Dinner was over by this time – the stubborn fire had come through, and Antony cooked the steaks splendidly – and the first group of friends dropped in (in Antony Ponzini’s house friends are always dropping in). He discouraged Marty from clearing the dishes too soon:
“I like dirty dishes on the table,” he explained. “I feel like I’m home. Nikki Flacks [she played Karen Martin on One Life to Live] once said ‘What does love mean? It means you feel like you’re going home.’ And this is my first home.”
At just about this point Antony Ponzini’s first home went totally dark, reminding us of the problems that can come with rustic living in the middle of the city. The fuses had blown for the whole private street, and continued to, from time to time, for the rest of the evening. (The first couple of times Antony went out himself to deal with the people who were causing the problem, finally he said to Marty “Hey, babe, go down and complain, will you? I can’t ‘cause I’ll punch him in the nose.” Then, to us “See how I assign her the dirty details?” Marty went, nobody’s nose got punched, and the lights came back on.)

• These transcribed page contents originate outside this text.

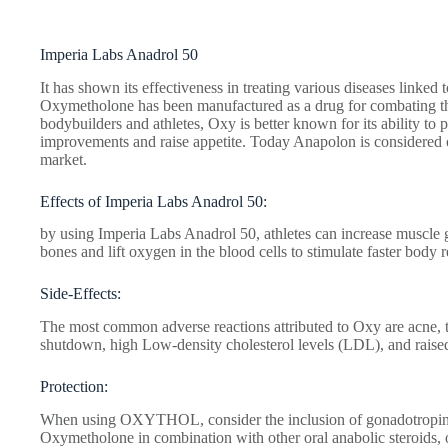
Imperia Labs Anadrol 50
It has shown its effectiveness in treating various diseases linke
Oxymetholone has been manufactured as a drug for combating t
bodybuilders and athletes, Oxy is better known for its ability to
improvements and raise appetite. Today Anapolon is considered o
market.
Effects of Imperia Labs Anadrol 50:
by using Imperia Labs Anadrol 50, athletes can increase muscle g
bones and lift oxygen in the blood cells to stimulate faster body 
Side-Effects:
The most common adverse reactions attributed to Oxy are acne, 
shutdown, high Low-density cholesterol levels (LDL), and raise
Protection:
When using OXYTHOL, consider the inclusion of gonadotropin t
Oxymetholone in combination with other oral anabolic steroids, o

After the fettuccini was cleaned up (it somehow wound up on the floor when the lights went out) Antony went to work making one of his Wondrous Blinker Things for one of the friends who had dropped in. This peculiar process, which I didn’t pretend to understand, involved sandwiching tiny light bulbs and some sort of electronic gizmo between two sheets of clear plastic, and then sealing the whole thing with a clear liquid that somehow turns blue. After that, you put a magnet on the outside and the lights blink on t\and off. Exactly how and why this works I do not know, and Antony probably doesn’t either. He probably worked it out through trial and error. At any rate, it’s a very effective bit of electronic art.
Another couple of friends came in, and note taking had become a long forgotten thing of the past. It was too much fun watching Antony Ponzini clean his plastic with alcohol, carefully timing each step of the operation to avoid running it, and looking at his mounting machine and other photographic equipment (someone said “He has all these wonderful things… he just doesn’t know what to do with them.”)
Later, after I’d gone out into the night to try clearing my well-spun head, I remembered something that Marty had said, which I think may well be the answer to the nervous energy that Makes Antony Run:
“Tony’s biggest problem,” she said, “is that he does so many things well.”
And, at another point in the evening, in response to something else altogether, Antony turned to her and said “I like it when you’re right, ‘cause that way I learn, too.”
Well, I don’t know if anybody has learned anything about Antony Ponzini from my visit, but hopefully you learned as much as he wants you to know.
And at least I spelled his name right.